Fitz held that there were no images of child pornography found in the hard drive of Pruitt’s work computer and maintained that her client did not admit to knowing about images found on his home computer.
Elizabeth McBath, the attorney who represented the federal government, countered that Pruitt admitted to investigators that he had viewed the images.
McBath said viewing is the same as receiving the images because of the ability to enlarge, e-mail or save them. She contended that seeking out such images and viewing them makes a defendant guilty of receiving them.
According to the court’s opinion, evidence showed that Pruitt admitted knowing that files on his work computer contained images of child pornography and that he opened them out of “curiosity” and “stupidity.”
The panel also noted that evidence showed about 70 such images existed in the cache of his home computer and more than 200 graphic images of children existed in the computer’s unallocated space.
In addition, investigators found a record of Internet searches using terms such as “nude little boy” and “pre-teen” and visits to Web sites “with a child-pornography connection.”
According to the court's opinion, “Although defendant’s computer forensics expert suggested that a Trojan virus was responsible for the child pornography images found in the cache and unallocated space of the home computer, the jury had no obligation to credit that testimony.”
Patrick Crosby, spokesman for the U.S. Attorney’s Office for the Northern District of Georgia, said prosecutors had no comment on the matter.
Pruitt has not faced trial on the state charges he faces from the investigation.

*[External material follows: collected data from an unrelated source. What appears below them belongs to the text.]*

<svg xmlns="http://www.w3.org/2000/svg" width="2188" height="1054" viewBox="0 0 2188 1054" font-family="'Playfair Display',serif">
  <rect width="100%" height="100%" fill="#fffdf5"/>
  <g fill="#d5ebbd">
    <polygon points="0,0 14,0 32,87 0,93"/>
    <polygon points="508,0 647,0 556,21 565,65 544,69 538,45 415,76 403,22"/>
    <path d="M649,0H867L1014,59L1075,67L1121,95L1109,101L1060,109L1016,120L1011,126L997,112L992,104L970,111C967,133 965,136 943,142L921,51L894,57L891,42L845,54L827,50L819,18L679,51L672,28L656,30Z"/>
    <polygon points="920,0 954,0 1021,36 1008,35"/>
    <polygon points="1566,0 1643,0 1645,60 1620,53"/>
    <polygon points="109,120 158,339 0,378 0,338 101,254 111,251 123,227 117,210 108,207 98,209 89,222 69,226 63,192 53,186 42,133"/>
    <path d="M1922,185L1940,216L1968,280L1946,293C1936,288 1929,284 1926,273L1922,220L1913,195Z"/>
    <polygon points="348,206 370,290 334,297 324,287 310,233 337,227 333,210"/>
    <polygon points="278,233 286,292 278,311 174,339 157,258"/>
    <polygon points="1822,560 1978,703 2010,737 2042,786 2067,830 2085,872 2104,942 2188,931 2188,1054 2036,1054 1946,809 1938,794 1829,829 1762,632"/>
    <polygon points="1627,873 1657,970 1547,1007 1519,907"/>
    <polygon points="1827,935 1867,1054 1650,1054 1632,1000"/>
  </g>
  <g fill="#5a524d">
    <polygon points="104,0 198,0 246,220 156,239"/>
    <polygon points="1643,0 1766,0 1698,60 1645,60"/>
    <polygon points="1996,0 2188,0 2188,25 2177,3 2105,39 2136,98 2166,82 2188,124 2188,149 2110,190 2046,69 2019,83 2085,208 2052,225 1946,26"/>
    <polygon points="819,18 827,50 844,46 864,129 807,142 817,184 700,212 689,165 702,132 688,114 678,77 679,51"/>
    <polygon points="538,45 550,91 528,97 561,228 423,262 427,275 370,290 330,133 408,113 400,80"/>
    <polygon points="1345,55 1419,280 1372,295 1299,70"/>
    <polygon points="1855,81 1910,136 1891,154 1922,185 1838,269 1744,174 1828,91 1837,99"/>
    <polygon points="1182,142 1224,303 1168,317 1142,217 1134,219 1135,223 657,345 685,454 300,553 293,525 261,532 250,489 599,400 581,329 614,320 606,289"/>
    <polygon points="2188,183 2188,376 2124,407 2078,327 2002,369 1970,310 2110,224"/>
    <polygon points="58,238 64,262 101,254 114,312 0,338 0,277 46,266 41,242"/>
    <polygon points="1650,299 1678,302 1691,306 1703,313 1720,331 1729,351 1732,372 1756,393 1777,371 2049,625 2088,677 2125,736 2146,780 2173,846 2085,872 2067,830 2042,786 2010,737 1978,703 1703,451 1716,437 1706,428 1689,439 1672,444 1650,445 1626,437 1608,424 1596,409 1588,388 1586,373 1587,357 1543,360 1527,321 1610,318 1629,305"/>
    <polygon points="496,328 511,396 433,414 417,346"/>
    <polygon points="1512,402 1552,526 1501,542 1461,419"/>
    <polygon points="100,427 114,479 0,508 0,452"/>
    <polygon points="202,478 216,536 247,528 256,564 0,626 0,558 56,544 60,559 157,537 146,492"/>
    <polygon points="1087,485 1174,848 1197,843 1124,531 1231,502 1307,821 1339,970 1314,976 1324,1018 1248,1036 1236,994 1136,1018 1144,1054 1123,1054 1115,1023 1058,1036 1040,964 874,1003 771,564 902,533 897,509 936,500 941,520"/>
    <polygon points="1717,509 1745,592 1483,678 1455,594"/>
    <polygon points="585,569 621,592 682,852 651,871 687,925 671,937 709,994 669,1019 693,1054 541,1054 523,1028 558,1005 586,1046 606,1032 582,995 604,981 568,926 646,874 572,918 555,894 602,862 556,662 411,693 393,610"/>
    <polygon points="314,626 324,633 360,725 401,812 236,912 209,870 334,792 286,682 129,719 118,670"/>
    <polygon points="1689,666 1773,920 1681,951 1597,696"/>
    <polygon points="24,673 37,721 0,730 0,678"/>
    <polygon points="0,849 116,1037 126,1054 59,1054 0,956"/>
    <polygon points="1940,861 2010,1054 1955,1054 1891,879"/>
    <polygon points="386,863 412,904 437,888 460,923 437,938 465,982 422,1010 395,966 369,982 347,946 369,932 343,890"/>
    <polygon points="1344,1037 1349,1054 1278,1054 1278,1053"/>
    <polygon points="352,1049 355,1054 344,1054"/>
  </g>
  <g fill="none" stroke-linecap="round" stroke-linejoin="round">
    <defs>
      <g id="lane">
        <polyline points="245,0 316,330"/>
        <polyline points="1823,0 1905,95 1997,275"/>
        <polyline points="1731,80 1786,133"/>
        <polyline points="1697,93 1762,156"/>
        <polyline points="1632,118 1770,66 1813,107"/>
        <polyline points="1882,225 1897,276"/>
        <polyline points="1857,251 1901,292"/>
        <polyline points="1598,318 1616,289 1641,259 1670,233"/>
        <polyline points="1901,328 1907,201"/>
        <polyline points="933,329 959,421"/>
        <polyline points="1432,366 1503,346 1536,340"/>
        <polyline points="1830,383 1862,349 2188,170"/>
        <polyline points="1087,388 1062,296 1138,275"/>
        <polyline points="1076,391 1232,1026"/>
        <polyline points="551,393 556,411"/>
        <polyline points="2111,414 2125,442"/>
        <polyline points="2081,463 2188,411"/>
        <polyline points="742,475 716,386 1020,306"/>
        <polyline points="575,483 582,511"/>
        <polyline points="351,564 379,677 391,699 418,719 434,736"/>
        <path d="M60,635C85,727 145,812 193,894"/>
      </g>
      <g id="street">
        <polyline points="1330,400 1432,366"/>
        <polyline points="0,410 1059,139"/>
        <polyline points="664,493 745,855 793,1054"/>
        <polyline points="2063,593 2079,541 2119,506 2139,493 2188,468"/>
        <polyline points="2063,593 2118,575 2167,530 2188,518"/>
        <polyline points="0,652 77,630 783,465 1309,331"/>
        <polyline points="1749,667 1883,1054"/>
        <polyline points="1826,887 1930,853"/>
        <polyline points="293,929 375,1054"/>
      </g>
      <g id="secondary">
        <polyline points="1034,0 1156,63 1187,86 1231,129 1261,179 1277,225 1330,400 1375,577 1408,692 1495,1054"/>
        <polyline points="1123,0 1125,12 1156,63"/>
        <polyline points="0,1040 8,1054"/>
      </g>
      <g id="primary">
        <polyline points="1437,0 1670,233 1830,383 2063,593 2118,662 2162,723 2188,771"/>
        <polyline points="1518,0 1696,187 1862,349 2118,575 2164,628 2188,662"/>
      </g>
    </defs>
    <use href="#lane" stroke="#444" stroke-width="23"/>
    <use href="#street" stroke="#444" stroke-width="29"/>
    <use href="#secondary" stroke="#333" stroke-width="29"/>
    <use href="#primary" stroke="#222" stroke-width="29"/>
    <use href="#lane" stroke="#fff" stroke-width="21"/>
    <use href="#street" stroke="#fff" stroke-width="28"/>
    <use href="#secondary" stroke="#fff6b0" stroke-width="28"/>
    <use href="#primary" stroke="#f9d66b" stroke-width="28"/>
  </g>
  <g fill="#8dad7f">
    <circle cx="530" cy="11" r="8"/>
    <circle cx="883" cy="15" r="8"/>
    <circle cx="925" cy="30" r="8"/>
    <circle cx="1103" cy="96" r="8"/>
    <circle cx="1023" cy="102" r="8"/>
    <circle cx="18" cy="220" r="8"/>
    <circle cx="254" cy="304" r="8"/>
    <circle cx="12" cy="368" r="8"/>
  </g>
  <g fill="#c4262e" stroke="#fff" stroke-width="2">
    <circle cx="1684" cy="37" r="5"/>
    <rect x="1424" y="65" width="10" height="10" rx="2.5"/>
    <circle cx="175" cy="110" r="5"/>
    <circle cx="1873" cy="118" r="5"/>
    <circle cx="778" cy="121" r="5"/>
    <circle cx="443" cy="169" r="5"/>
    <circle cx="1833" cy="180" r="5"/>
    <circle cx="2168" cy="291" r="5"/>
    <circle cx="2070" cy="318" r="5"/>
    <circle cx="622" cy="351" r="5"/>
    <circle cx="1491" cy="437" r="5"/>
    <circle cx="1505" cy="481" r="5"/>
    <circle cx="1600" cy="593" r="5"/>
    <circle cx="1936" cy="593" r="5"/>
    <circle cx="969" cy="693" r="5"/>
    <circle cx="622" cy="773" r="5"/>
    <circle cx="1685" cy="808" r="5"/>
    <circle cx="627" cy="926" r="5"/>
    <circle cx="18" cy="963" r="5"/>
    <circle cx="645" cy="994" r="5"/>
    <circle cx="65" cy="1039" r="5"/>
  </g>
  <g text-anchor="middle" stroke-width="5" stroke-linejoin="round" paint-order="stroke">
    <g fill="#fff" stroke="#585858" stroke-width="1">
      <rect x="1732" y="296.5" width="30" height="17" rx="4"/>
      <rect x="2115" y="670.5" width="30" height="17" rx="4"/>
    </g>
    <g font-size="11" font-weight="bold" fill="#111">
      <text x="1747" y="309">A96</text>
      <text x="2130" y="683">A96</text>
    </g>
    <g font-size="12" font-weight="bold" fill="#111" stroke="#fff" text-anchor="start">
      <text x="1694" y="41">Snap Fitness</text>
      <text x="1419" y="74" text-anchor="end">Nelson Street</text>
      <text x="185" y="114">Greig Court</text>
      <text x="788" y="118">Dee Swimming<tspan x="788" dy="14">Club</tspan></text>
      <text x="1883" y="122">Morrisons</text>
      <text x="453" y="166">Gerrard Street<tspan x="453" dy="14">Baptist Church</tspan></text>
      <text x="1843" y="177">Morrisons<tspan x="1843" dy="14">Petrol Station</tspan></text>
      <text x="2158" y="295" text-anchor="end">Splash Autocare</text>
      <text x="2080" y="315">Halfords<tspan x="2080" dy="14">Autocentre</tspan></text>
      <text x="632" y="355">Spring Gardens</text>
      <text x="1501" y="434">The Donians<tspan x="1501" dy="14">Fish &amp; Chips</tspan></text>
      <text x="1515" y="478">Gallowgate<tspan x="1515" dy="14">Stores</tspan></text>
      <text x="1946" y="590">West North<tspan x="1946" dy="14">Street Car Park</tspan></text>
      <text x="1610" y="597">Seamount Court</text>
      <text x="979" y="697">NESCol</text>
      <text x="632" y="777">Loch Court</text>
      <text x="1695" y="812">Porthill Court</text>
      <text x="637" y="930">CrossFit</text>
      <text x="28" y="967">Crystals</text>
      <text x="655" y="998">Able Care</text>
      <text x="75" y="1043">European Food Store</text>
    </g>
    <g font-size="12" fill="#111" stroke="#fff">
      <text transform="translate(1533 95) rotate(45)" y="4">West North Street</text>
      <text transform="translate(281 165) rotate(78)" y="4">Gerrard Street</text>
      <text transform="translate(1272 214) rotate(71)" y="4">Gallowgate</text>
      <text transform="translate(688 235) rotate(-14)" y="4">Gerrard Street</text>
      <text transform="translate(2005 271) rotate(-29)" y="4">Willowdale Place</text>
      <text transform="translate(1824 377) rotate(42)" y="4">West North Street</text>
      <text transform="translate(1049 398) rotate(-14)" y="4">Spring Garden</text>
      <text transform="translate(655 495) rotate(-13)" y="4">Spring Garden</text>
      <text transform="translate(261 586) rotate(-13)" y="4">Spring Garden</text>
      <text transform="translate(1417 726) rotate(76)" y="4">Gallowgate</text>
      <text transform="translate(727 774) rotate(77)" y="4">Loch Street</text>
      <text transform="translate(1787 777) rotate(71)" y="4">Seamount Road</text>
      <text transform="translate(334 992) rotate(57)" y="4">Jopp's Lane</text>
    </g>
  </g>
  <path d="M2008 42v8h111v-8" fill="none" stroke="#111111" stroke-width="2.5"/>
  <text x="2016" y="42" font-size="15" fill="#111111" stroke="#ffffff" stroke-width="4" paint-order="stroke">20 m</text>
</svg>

In 2008, he pleaded not guilty in Forsyth County Superior Court to five counts of violation of oath by public officer, two counts of theft by taking and one count of computer theft.
He was fired in May 2007 from the sheriff’s office, where he was a sergeant, after being accused of using his county-issued computer to access images of child pornography belonging to the sheriff’s Internet Crimes Against Children Taskforce without authorization.
Less than a week after his termination, Pruitt was arrested and charged with 20 felony counts of violation of the Computer Pornography and Child Exploitation Prevention Act.
He later ran unsuccessfully for sheriff against Ted Paxton, finishing second in the three-man July 2008 Republican primary.